Still no sleep last night as usual. Today I feel absolutely drained. I just keep muddling through. Not much choice. Yesterday´s court dealings and events left me with a heavy heart and a general feeling of despair. The end result yesterday was favorable, but just an overall reminder of how bad things will get. I´ve had it pretty rough at times here in Thailand over the past couple of years. Now, I find myself looking back on some of those days wishing I could go back even though they seemed pretty bad at the time.
I´ve spent alot of time where there were only two objectives to get me through a 24 hour period.
- How I was going to eat at least once for the day.
- Where was I going to be able to sleep for the night.
These have always been the two essential goals. I´ve learned a great deal from Thai people from all walks of life. I must say that I learned more from the most desperate and downtrodden than those who who were well off. Birds of a feather I guess. Throughout it all, I managed to find a way and even enjoyed a few periods of relative stability. The only constant that I have found here is change. I must continuously adapt to my circumstances.
More changes are on the way for me here. Some of these, I have known about for a while. Some have caught me a little unaware. It´s always back to priority number one and two from above. As long as I can keep those two things covered, I will live another day. Things always tend to go astray when I plan things too much.
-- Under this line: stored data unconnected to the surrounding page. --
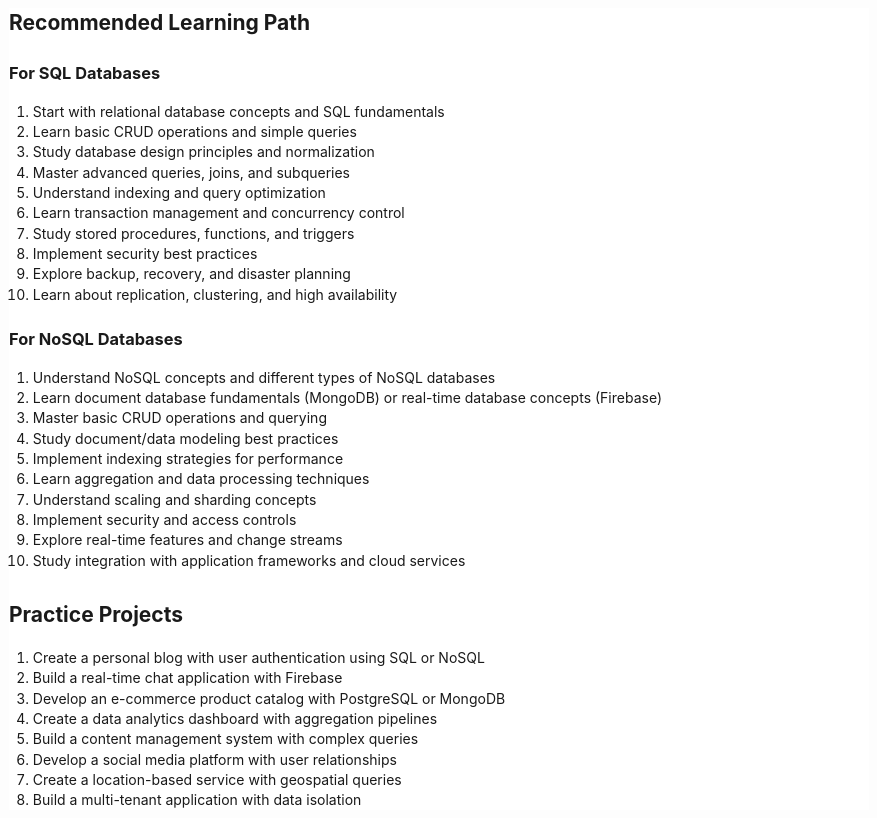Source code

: ## Recommended Learning Path

### For SQL Databases
1. Start with relational database concepts and SQL fundamentals
2. Learn basic CRUD operations and simple queries
3. Study database design principles and normalization
4. Master advanced queries, joins, and subqueries
5. Understand indexing and query optimization
6. Learn transaction management and concurrency control
7. Study stored procedures, functions, and triggers
8. Implement security best practices
9. Explore backup, recovery, and disaster planning
10. Learn about replication, clustering, and high availability

### For NoSQL Databases
1. Understand NoSQL concepts and different types of NoSQL databases
2. Learn document database fundamentals (MongoDB) or real-time database concepts (Firebase)
3. Master basic CRUD operations and querying
4. Study document/data modeling best practices
5. Implement indexing strategies for performance
6. Learn aggregation and data processing techniques
7. Understand scaling and sharding concepts
8. Implement security and access controls
9. Explore real-time features and change streams
10. Study integration with application frameworks and cloud services

## Practice Projects
1. Create a personal blog with user authentication using SQL or NoSQL
2. Build a real-time chat application with Firebase
3. Develop an e-commerce product catalog with PostgreSQL or MongoDB
4. Create a data analytics dashboard with aggregation pipelines
5. Build a content management system with complex queries
6. Develop a social media platform with user relationships
7. Create a location-based service with geospatial queries
8. Build a multi-tenant application with data isolation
"Life is what happens to us while we are making other plans." - John Lennon
I will have some more sensitive updates in part two of this post. I have a meeting with some "friends" later this evening who may be able to offer me some advice and assistance. Just like anywhere else in the world, it comes down to the struggles between the "haves" and the "have nots". Those of us in the latter category must be prepared to do just about anything when it comes down to self preservation.